(Page images and extracted text)
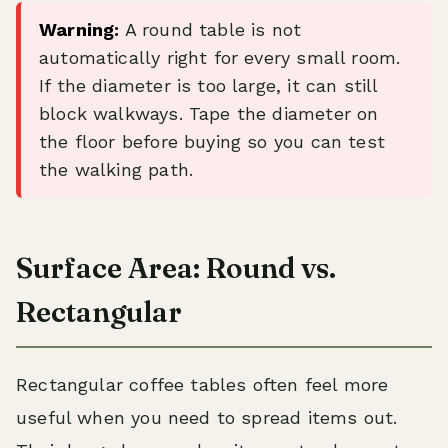
Warning:
A round table is not
automatically right for every small room.
If the diameter is too large, it can still
block walkways. Tape the diameter on
the floor before buying so you can test
the walking path.
Surface Area: Round vs.
Rectangular
Rectangular coffee tables often feel more
useful when you need to spread items out.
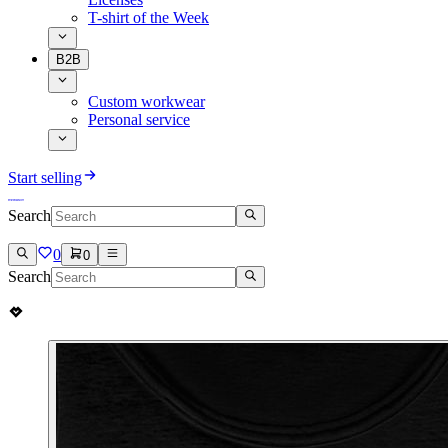
T-shirt of the Week
B2B
Custom workwear
Personal service
Start selling
Search
0
0
Search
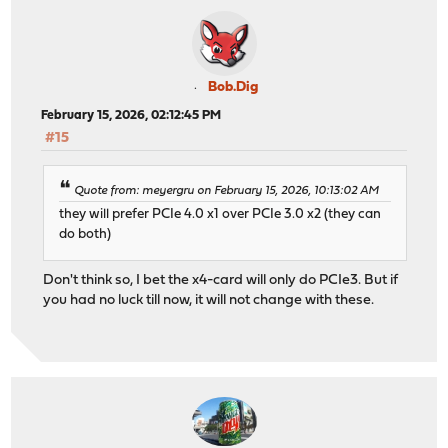
Bob.Dig
February 15, 2026, 02:12:45 PM
#15
Quote from: meyergru on February 15, 2026, 10:13:02 AM
they will prefer PCIe 4.0 x1 over PCIe 3.0 x2 (they can
do both)
Don't think so, I bet the x4-card will only do PCIe3. But if
you had no luck till now, it will not change with these.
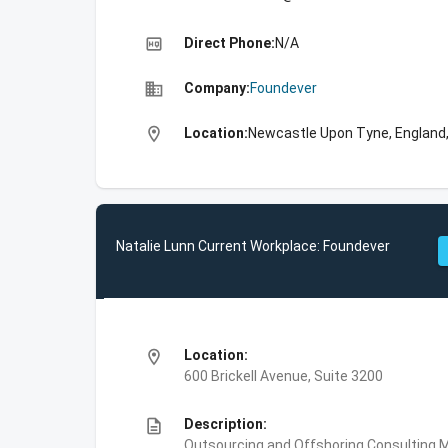
high_quality
Direct Phone:
N/A
business
Company:
Foundever
location_on
Location:
Newcastle Upon Tyne, England
Natalie Lunn Current Workplace: Foundever
location_on
Location:
600 Brickell Avenue, Suite 3200
description
Description:
Outsourcing and Offshoring Consulting,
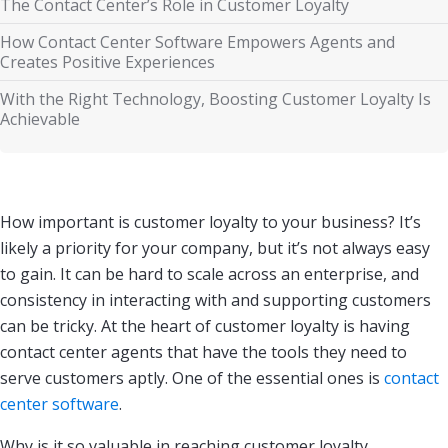
The Contact Center’s Role in Customer Loyalty
How Contact Center Software Empowers Agents and
Creates Positive Experiences
With the Right Technology, Boosting Customer Loyalty Is
Achievable
How important is customer loyalty to your business? It’s
likely a priority for your company, but it’s not always easy
to gain. It can be hard to scale across an enterprise, and
consistency in interacting with and supporting customers
can be tricky. At the heart of customer loyalty is having
contact center agents that have the tools they need to
serve customers aptly. One of the essential ones is
contact
center software
.
Why is it so valuable in reaching customer loyalty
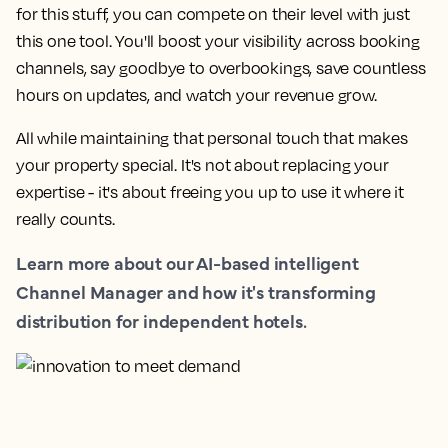
for this stuff, you can compete on their level with just
this one tool. You'll boost your visibility across booking
channels, say goodbye to overbookings, save countless
hours on updates, and watch your revenue grow.
All while maintaining that personal touch that makes
your property special. It's not about replacing your
expertise - it's about freeing you up to use it where it
really counts.
Learn more about our AI-based intelligent
Channel Manager and how it's transforming
distribution for independent hotels.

YOUR ASSIGNMENT: Copy out word for word the part of the records that opens with the line containing "high_quality" and closes with the line containing "Outsourcing and Offshoring", including both of those lines.

TASK RESULT:
high_quality
Direct Phone:
N/A
business
Company:
Foundever
location_on
Location:
Newcastle Upon Tyne, England
Natalie Lunn Current Workplace: Foundever
location_on
Location:
600 Brickell Avenue, Suite 3200
description
Description:
Outsourcing and Offshoring Consulting,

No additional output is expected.